* **SHORT TASK**
Copy the lines of the items below, starting at the line that contains "kingdom: Plantae" and ending at the line that contains "family: Hypoxylaceae". Leave the pictures out of your copy.

* **INPUT FOR THIS TASK**

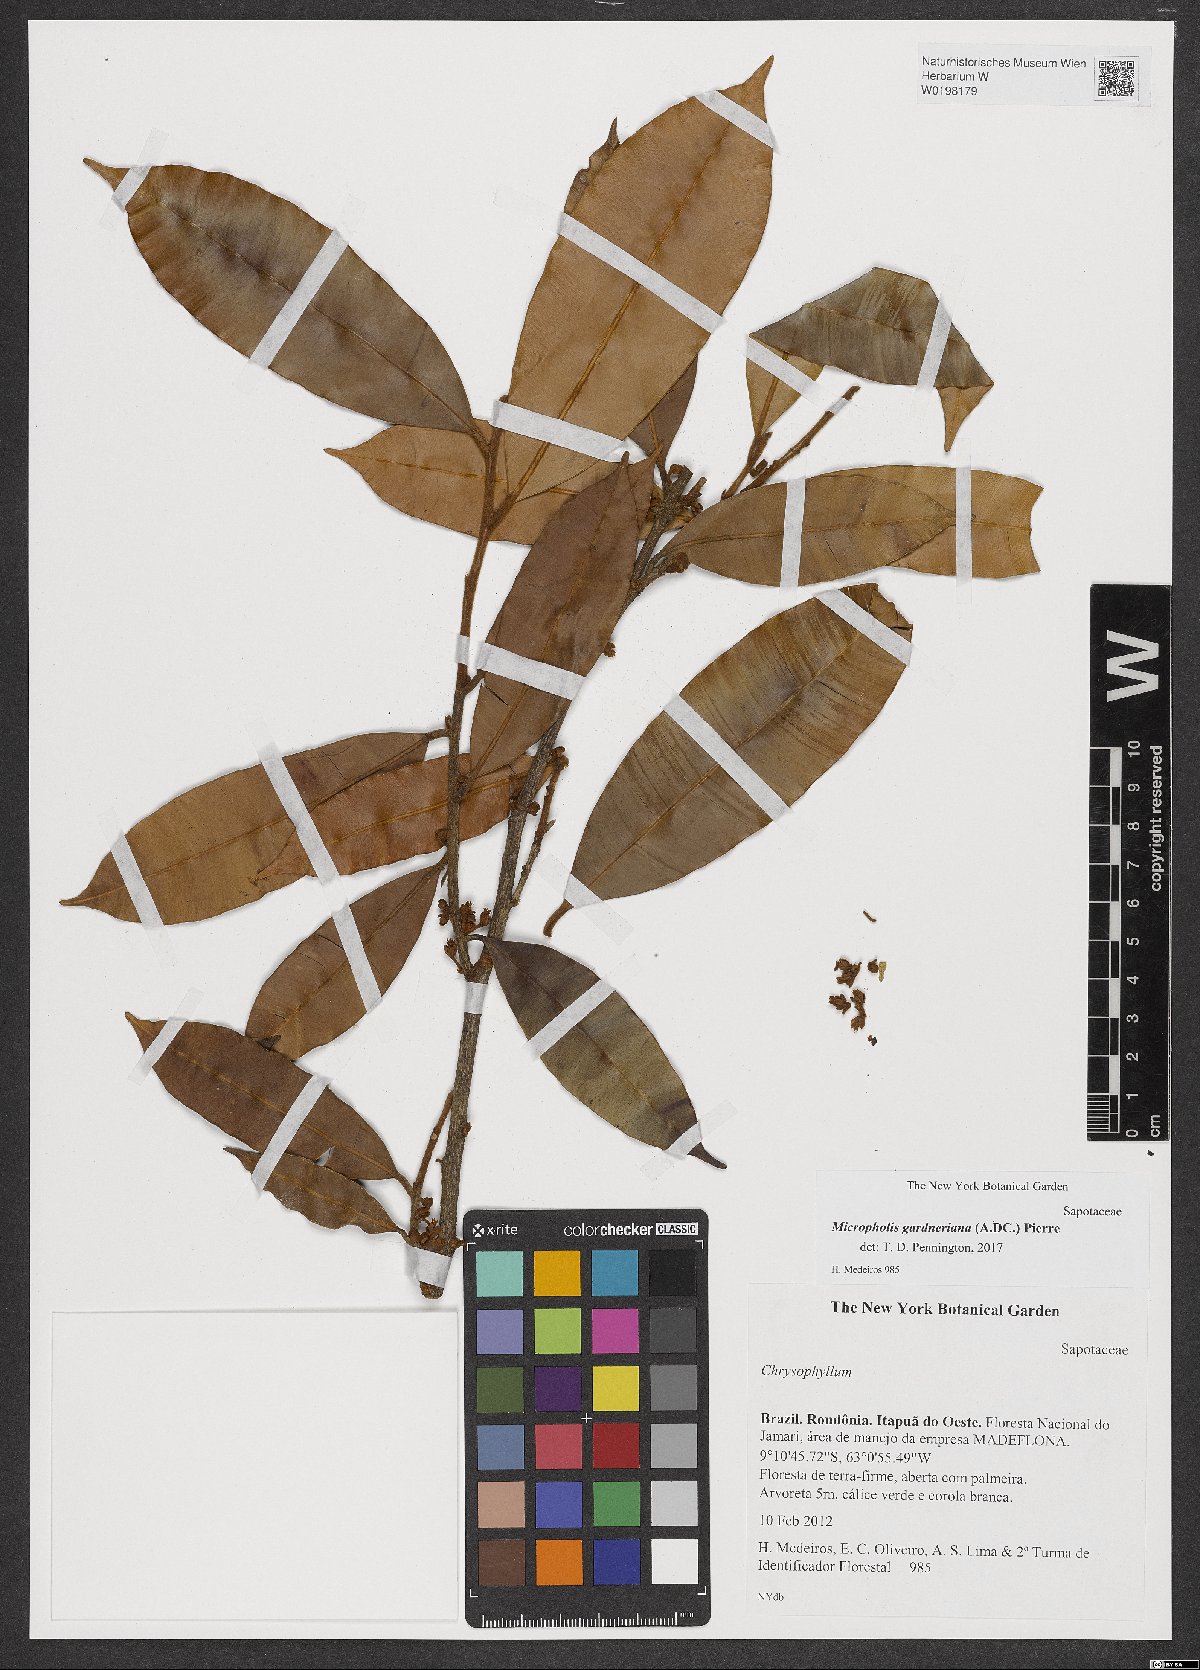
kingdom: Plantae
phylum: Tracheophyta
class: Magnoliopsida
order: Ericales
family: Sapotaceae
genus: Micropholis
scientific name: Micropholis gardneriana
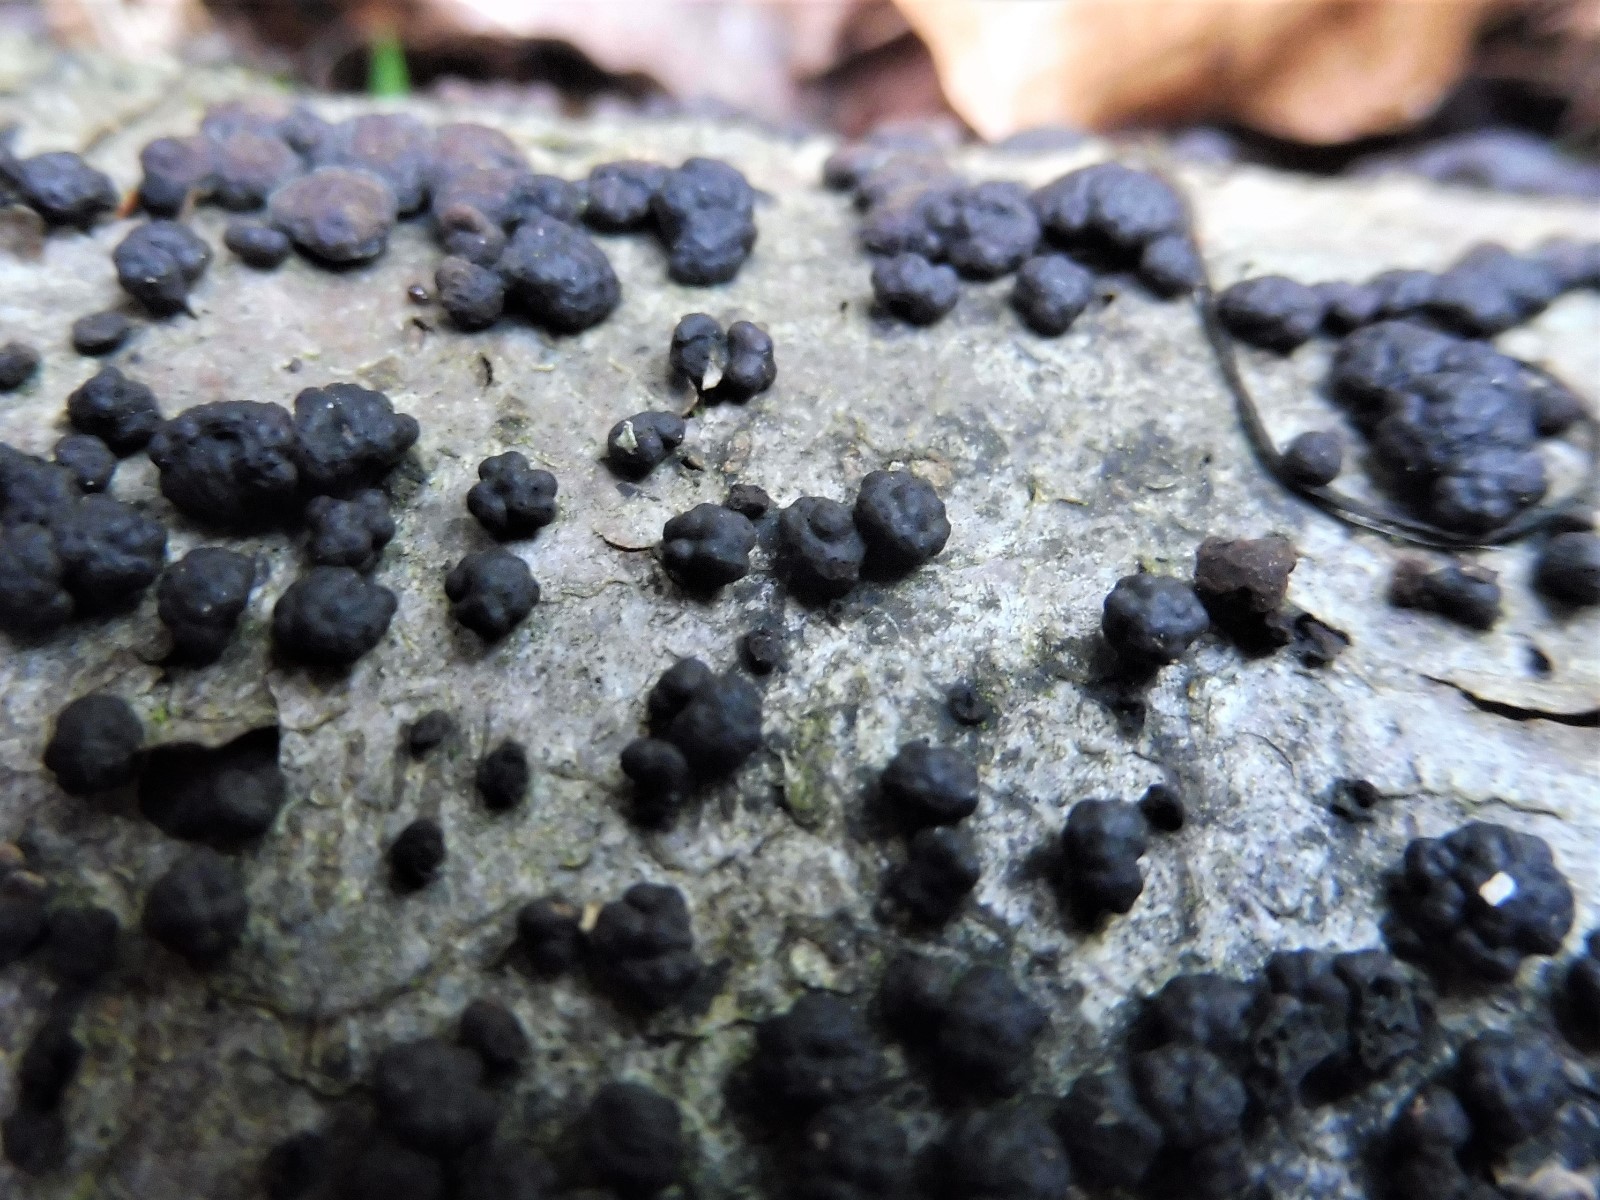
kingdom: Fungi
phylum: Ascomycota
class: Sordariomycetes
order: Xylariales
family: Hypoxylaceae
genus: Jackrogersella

--

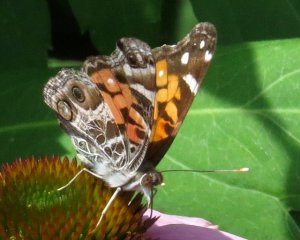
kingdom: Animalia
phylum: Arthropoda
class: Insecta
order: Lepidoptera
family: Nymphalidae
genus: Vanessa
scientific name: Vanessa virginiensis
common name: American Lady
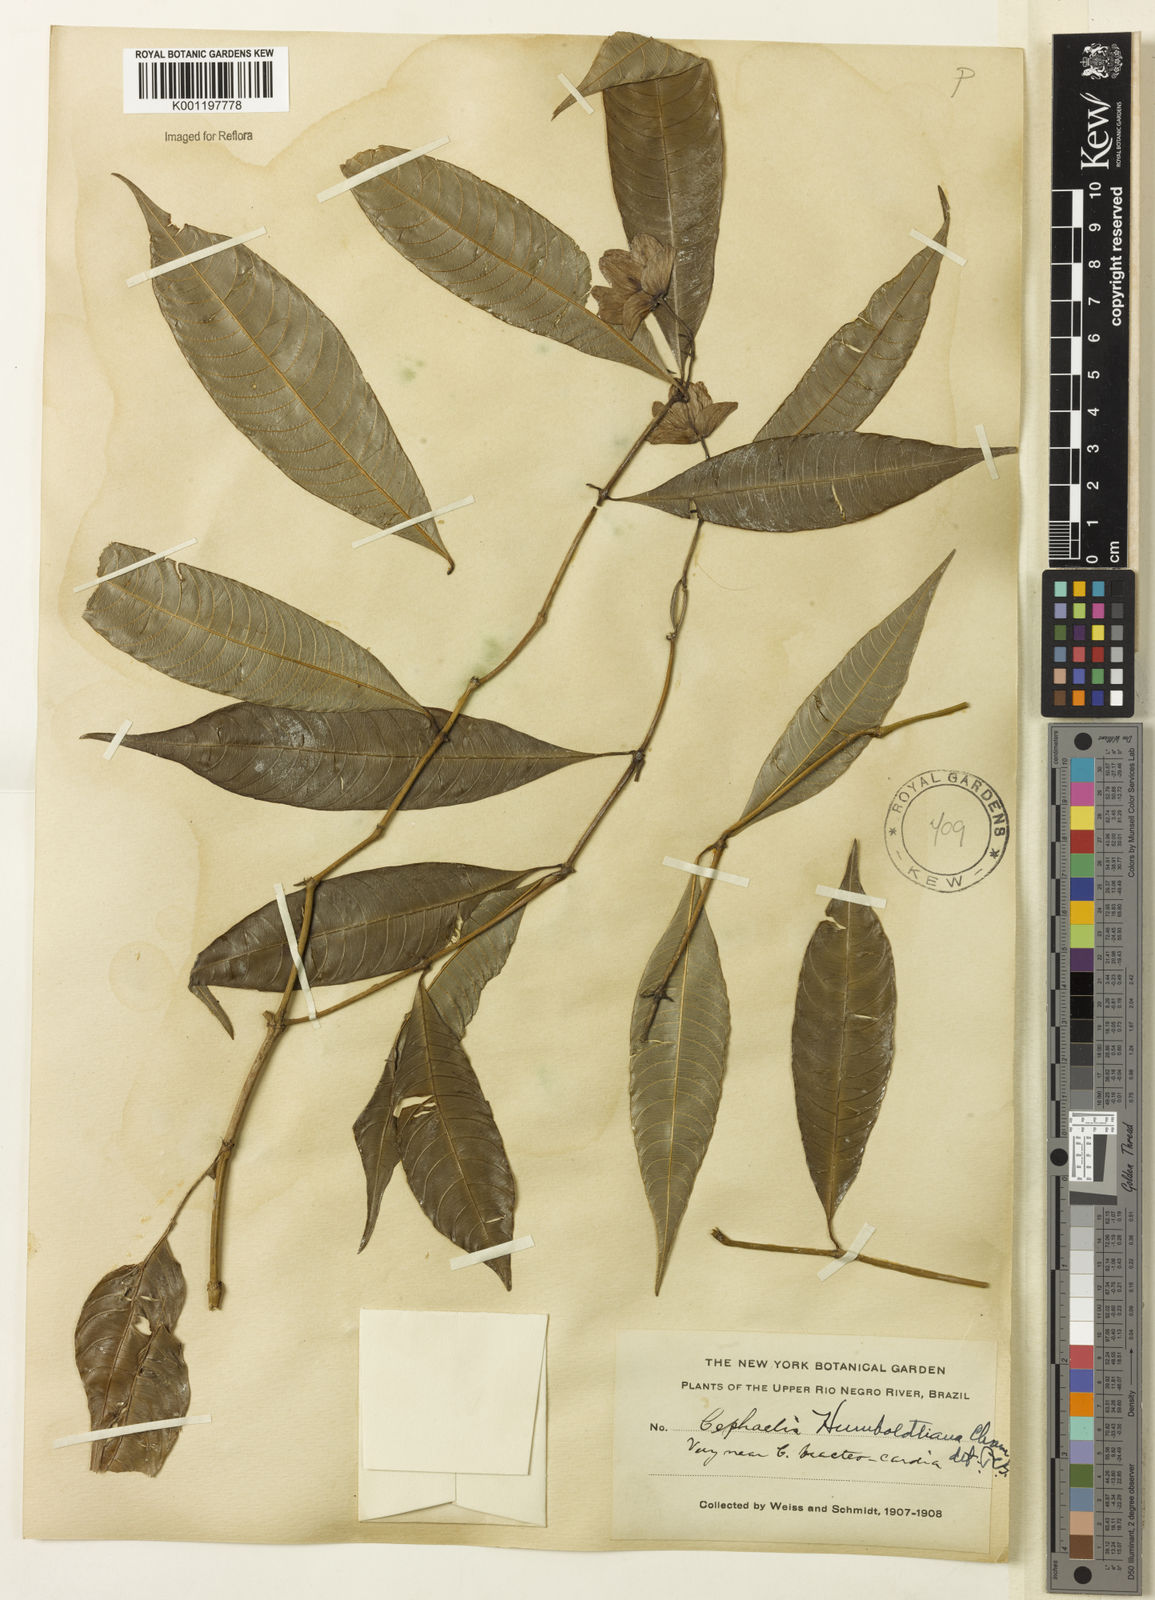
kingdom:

* **THE RESULT**
kingdom: Plantae
phylum: Tracheophyta
class: Magnoliopsida
order: Ericales
family: Sapotaceae
genus: Micropholis
scientific name: Micropholis gardneriana
kingdom: Fungi
phylum: Ascomycota
class: Sordariomycetes
order: Xylariales
family: Hypoxylaceae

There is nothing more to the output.